### DESCRIPTION OF THE TASK
Output the line that contains "Kurumsal alanda dönüşüm" and every line after it to the end of the entries, with nothing added or left out.

### SOURCE DATA
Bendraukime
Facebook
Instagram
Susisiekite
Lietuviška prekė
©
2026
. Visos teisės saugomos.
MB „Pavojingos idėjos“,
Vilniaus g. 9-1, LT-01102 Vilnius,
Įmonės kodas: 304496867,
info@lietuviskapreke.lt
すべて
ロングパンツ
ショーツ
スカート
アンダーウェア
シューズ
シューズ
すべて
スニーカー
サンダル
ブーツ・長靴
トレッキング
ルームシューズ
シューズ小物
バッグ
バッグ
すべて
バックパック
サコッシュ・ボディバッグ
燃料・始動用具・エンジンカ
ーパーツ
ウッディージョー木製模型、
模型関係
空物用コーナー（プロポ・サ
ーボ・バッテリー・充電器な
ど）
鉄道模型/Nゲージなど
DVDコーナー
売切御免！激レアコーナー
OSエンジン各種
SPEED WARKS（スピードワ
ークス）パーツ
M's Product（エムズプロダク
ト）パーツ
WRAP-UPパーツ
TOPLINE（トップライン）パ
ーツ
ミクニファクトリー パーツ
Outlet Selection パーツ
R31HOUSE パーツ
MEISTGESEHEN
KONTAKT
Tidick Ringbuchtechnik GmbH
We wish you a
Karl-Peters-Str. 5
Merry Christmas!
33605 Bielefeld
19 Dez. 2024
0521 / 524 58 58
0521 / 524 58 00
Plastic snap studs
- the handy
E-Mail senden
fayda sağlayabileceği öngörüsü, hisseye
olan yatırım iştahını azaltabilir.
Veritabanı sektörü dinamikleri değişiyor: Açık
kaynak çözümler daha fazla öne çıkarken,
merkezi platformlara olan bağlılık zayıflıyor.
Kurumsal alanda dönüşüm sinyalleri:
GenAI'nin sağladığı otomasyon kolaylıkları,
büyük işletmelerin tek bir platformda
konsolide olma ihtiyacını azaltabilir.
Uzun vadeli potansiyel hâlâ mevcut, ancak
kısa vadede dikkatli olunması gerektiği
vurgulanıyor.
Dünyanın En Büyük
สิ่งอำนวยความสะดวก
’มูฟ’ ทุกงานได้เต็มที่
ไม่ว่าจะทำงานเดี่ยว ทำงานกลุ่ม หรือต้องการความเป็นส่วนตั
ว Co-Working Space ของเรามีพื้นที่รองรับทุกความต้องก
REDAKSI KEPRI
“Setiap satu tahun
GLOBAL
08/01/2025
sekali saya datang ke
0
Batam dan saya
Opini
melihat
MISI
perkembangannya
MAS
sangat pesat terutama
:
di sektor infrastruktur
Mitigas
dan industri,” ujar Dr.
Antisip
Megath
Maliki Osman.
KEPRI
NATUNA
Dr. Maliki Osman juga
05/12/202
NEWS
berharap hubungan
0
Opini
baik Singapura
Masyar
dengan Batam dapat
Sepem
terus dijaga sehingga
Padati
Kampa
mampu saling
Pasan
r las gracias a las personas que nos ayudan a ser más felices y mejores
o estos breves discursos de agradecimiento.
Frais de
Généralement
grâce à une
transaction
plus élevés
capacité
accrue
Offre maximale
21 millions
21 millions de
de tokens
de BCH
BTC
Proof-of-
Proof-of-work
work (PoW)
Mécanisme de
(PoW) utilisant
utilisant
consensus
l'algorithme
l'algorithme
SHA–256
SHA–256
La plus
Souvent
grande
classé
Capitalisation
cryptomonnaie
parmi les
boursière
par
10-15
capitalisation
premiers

### WORKED SOLUTION
Kurumsal alanda dönüşüm sinyalleri:
GenAI'nin sağladığı otomasyon kolaylıkları,
büyük işletmelerin tek bir platformda
konsolide olma ihtiyacını azaltabilir.
Uzun vadeli potansiyel hâlâ mevcut, ancak
kısa vadede dikkatli olunması gerektiği
vurgulanıyor.
Dünyanın En Büyük
สิ่งอำนวยความสะดวก
’มูฟ’ ทุกงานได้เต็มที่
ไม่ว่าจะทำงานเดี่ยว ทำงานกลุ่ม หรือต้องการความเป็นส่วนตั
ว Co-Working Space ของเรามีพื้นที่รองรับทุกความต้องก
REDAKSI KEPRI
“Setiap satu tahun
GLOBAL
08/01/2025
sekali saya datang ke
0
Batam dan saya
Opini
melihat
MISI
perkembangannya
MAS
sangat pesat terutama
:
di sektor infrastruktur
Mitigas
dan industri,” ujar Dr.
Antisip
Megath
Maliki Osman.
KEPRI
NATUNA
Dr. Maliki Osman juga
05/12/202
NEWS
berharap hubungan
0
Opini
baik Singapura
Masyar
dengan Batam dapat
Sepem
terus dijaga sehingga
Padati
Kampa
mampu saling
Pasan
r las gracias a las personas que nos ayudan a ser más felices y mejores
o estos breves discursos de agradecimiento.
Frais de
Généralement
grâce à une
transaction
plus élevés
capacité
accrue
Offre maximale
21 millions
21 millions de
de tokens
de BCH
BTC
Proof-of-
Proof-of-work
work (PoW)
Mécanisme de
(PoW) utilisant
utilisant
consensus
l'algorithme
l'algorithme
SHA–256
SHA–256
La plus
Souvent
grande
classé
Capitalisation
cryptomonnaie
parmi les
boursière
par
10-15
capitalisation
premiers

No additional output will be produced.